As the owner of SGI 320 with win2k http://en.wikipedia.org/wiki/SGI_Visual_Workstation I can not think of slicker looking OS then Haiku to drive this old hardware
If that developer has a Haiku like system using a Linux kernel, I would be interested in taking a look, as s/he is likely using a much smaller kernel than a regular Linux distro.
Is there any further info about this project, please.
The same thing can be achieved with Haiku running VMWare or VirtualBox. Infacts, I’m using it on the latter without any real trouble, almost with pleasure and I’m seriously thinking to contribute back to Haiku.

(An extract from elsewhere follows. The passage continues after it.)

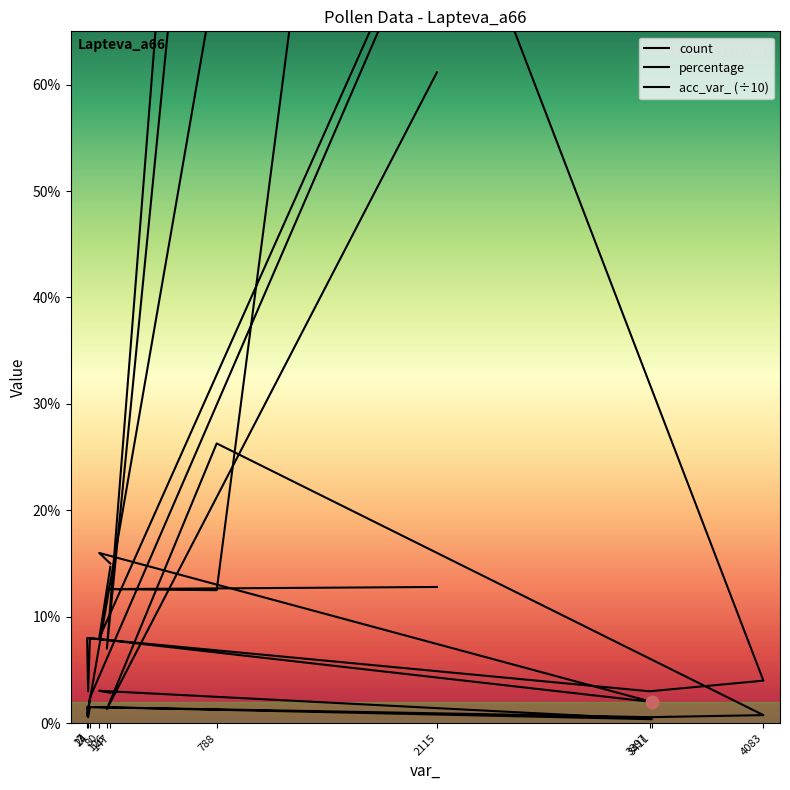

What are all the series names shown in the legend?

count, percentage, acc_var_ (÷10)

Maybe some penny could be spent on improving data interchange between Haiku and the host os, maybe not.
[quote=zblace] #2 providing good performance for old hardware that is no longer supported by Microsoft/Apple/(Other closed source OS vendor) through last supported OS setup. [/quote]
That niche is already covered by NetBSD, IMHO. I don’t see the point in starting to duplicate the efforts of another community with more experience in this specific field than ours (they started in 1993: 21 years of activity are really an impressive record for an open source project).
About #2: I’ve been around for a while, and every Operating System and Desktop Environment that specifically set out to specialise in running on old equipment has died an ignominious death. GeoWorks Ensemble? Gone. Damn Small Linux? Hasn’t been updated since 2008. I’ll grant you Puppy Linux - it has received an update last month after nothing for four years.
There are Linux window managers that use fewer resources than KDE or Gnome, but you really have to look fairly hard to get a distro that comes out of the box with xfce or Enlightenment or Windowmaker. They exist, but they are way out of the spotlight.
Designing and developing Haiku so that it is backward compatible is wonderful. Keep it up! Announcing this fact to the world is terrible, terrible marketing. If you develop a new car entertainment system, for example, you don’t say “and it will even work in a 1970 Trabant!” You show it mounted in a 2015 Ferrari. The marketing strategy for Haiku should be “You there with the 6-core i7! Do you know that your OS is slowing your computer down?”
manjaro linux (enlightenment) was recently at the top of distrowatch and featured in several linux magazines. xubuntu (xfce) has been linked on the ubuntu site for years. lightweight distros aren’t all that obscure.